Data items:

____________

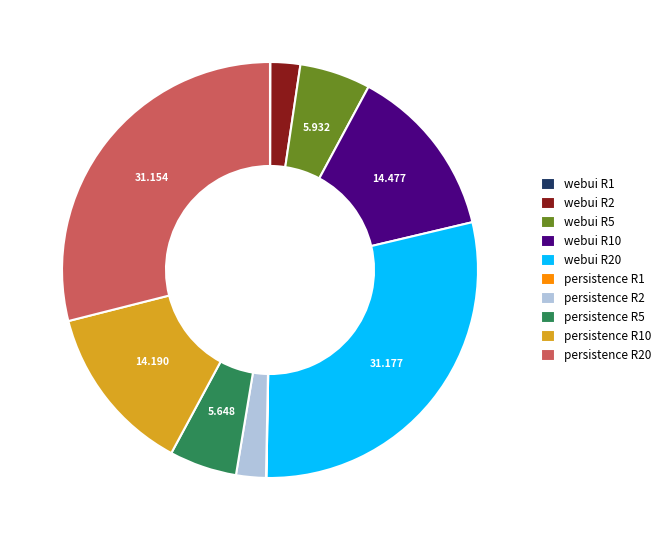

Does any single category account for the majority?

No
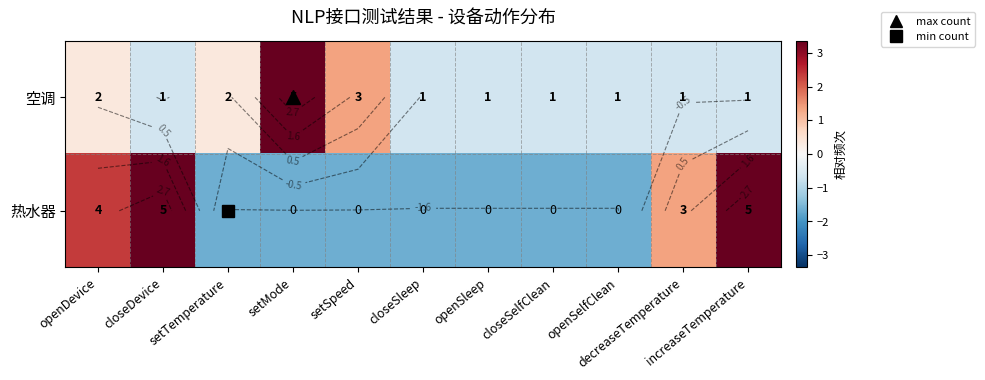

True or false: 热水器 has a value of 3.4 at closeDevice.

True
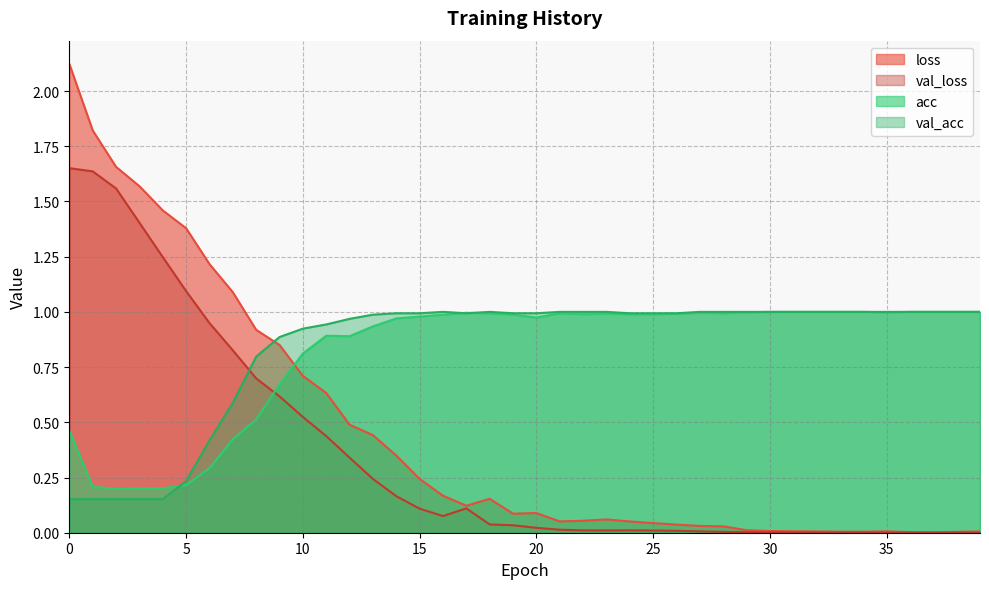

Which series has the largest total across all categories?

val_acc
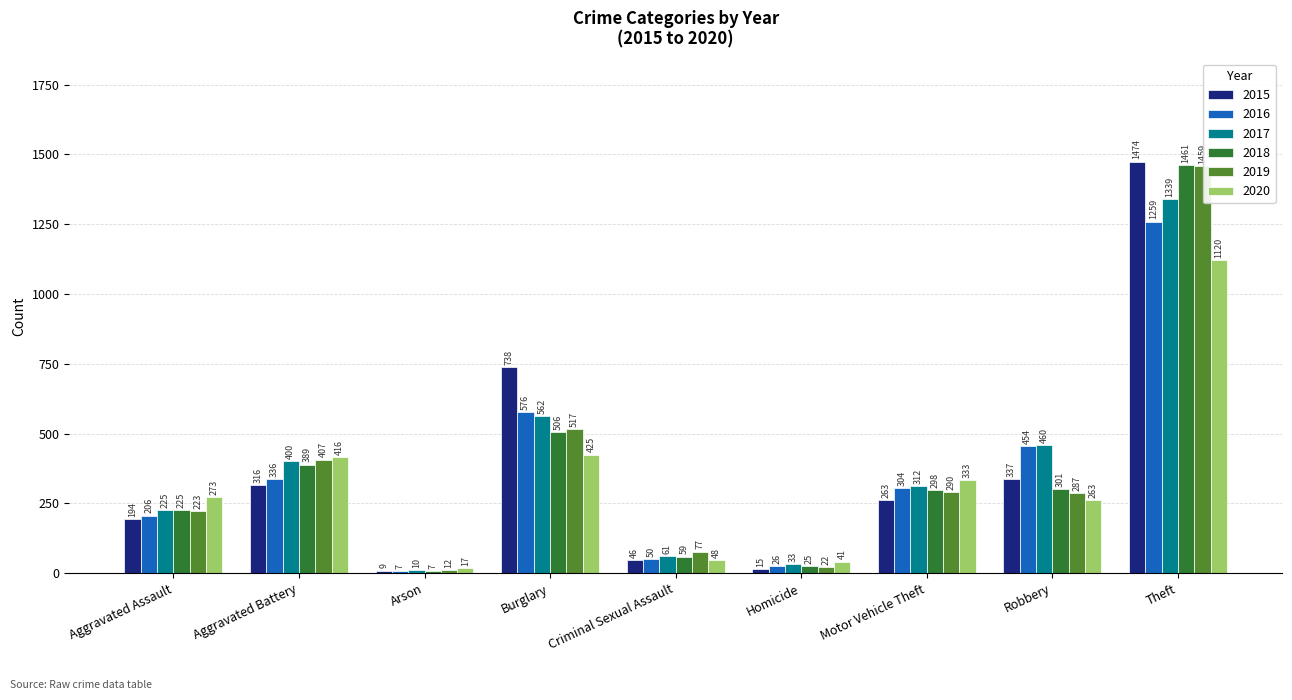

Is it true that 2020 equals 17 at Arson?

True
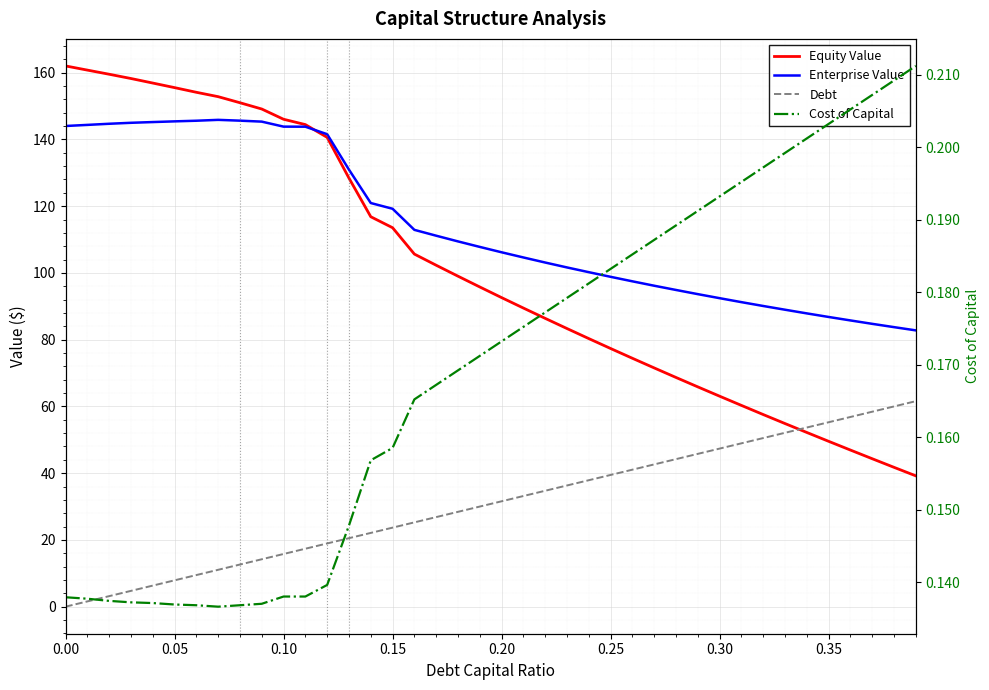

How many values in the Equity Value series are below 95?

20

____________

JOB ITEM:
Copy every line of the items above word for word, leaving out the pictures.

ANSWER FOR THE TASK:
Does any single category account for the majority?

No

True or false: 热水器 has a value of 3.4 at closeDevice.

True

Which series has the largest total across all categories?

val_acc

Is it true that 2020 equals 17 at Arson?

True

How many values in the Equity Value series are below 95?

20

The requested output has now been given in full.